SISS valora aprobación de proyecto de Ley sobre Servicios Sanitarios Rurales

Bajo esta nueva institucionalidad, a la SISS le corresponderá centrarse en dos funciones primordiales para el buen funcionamiento de estos servicios el cual está dado, por una parte, con la labor fiscalizadora de la calidad y continuidad de la prestación, protegiéndose los intereses de los ciudadanos usuarios de estos servicios; y por otra, la fijación de las tarifas a cobrar a estos últimos, con el claro propósito que éstas respondan a criterios de justicia y transparencia.

Santiago, 06 de enero de 2016: El Superintendente de Servicios Sanitarios, Ronaldo Bruna Villena valoró la aprobación del Proyecto de Ley sobre Servicios Sanitarios Rurales, tras la aprobación unánime en la Cámara de Diputados quedando en condiciones de ser remitido al Ejecutivo, iniciativa legal que favorecerá a un millón 700 mil chilenos y chilenas que se abastecen por este tipo de sistemas de agua potable rural en el país, al crearse una nueva institucionalidad que fortalecerá las organizaciones comunitarias que administran los APR e incorporar el saneamiento de las aguas para éstos. Este proyecto había sido ingresado al Congreso en el año 2008 durante el primer mandato de la Presidenta Michelle Bachelet.

El titular de la SISS destacó que los profesionales del organismo participaron activamente en el proyecto de ley, cuyo ámbito de aplicación es regular las prestaciones de agua potable, alcantarillado y tratamiento de aguas servidas prestados en áreas rurales por parte de cooperativas y comités conformados para tales fines, destacándose el espíritu comunitario que realza esta actividad por muchos años.

El proyecto viene a regular aspectos técnicos, normativos, tarifarios, de gestión y patrimoniales de los sistemas de agua potable rural, así como, se regula la función del Estado en estos servicios, definiéndose los roles que les corresponderá a cada uno de los organismos que intervienen

El Superintendente de Servicios Sanitarios señaló que para el Gobierno esta iniciativa consolida un nuevo modelo en la forma que tratamos y regulamos el agua potable rural, con una nueva institucionalidad, que permita el desarrollo de los servicios de saneamiento rural en forma sostenible en el tiempo. "Es relevante que esta iniciativa esté acompañada de los recursos institucionales que requerirán tanto la DOH como la SISS para su correcta implementación", indicó.

"Se trata de una legislación que le va a dar institucionalidad a un sistema en que más que 1.700.000 personas son abastecidas de agua a través de pequeñas cooperativas y comités, pero en donde, sin embargo, no estaban establecidos los derechos, los deberes y cómo apoyaba finalmente el Estado más allá de la apertura de los sistemas", destacó la autoridad.

Advirtió que "el gobierno está consciente de la escasez de este recurso y es por ello que todos los organismos con competencia en el recurso hídrico nos encontramos realizando actividades y suscribiendo compromisos para asegurar que el agua llegue a todos, es decir, agua para todas las personas que vivimos de norte a sur del país, y también avanzando en iniciativas legales como este proyecto de ley de agua potable rural, tendiente a contribuir a que Chile sea un país más justo y moderno", dijo.
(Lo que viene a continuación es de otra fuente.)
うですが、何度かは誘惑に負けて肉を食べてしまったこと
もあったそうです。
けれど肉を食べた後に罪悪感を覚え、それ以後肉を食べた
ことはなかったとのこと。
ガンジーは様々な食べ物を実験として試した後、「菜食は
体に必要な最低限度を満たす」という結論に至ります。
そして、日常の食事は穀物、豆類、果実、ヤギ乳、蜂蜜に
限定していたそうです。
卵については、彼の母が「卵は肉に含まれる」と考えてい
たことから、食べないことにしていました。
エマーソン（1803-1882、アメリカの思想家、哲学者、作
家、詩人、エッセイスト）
Explicó que el proyecto establece que los territorios operacionales de los servicios sanitarios rurales no estarán expuestos a la competencia de las empresas sanitarias y otorga licencias indefinidas para los sistemas existentes que hayan contado con inversión del Estado, para lo cual deberán inscribirse en un registro que llevará el Ministerio de Obras Públicas.

En cuanto al rol que le corresponderá a la SISS, el Superintendente Bruna precisó que estará centrado básicamente en dos funciones primordiales para el buen funcionamiento de estos servicios, ahora bajo esta nueva institucionalidad, el cual está dado, por una parte, con la labor fiscalizadora de la calidad y continuidad de la prestación, protegiéndose los intereses de los ciudadanos usuarios de estos servicios; y por otra, la fijación de las tarifas a cobrar a estos últimos, con el claro propósito que éstas respondan a criterios de justicia y transparencia.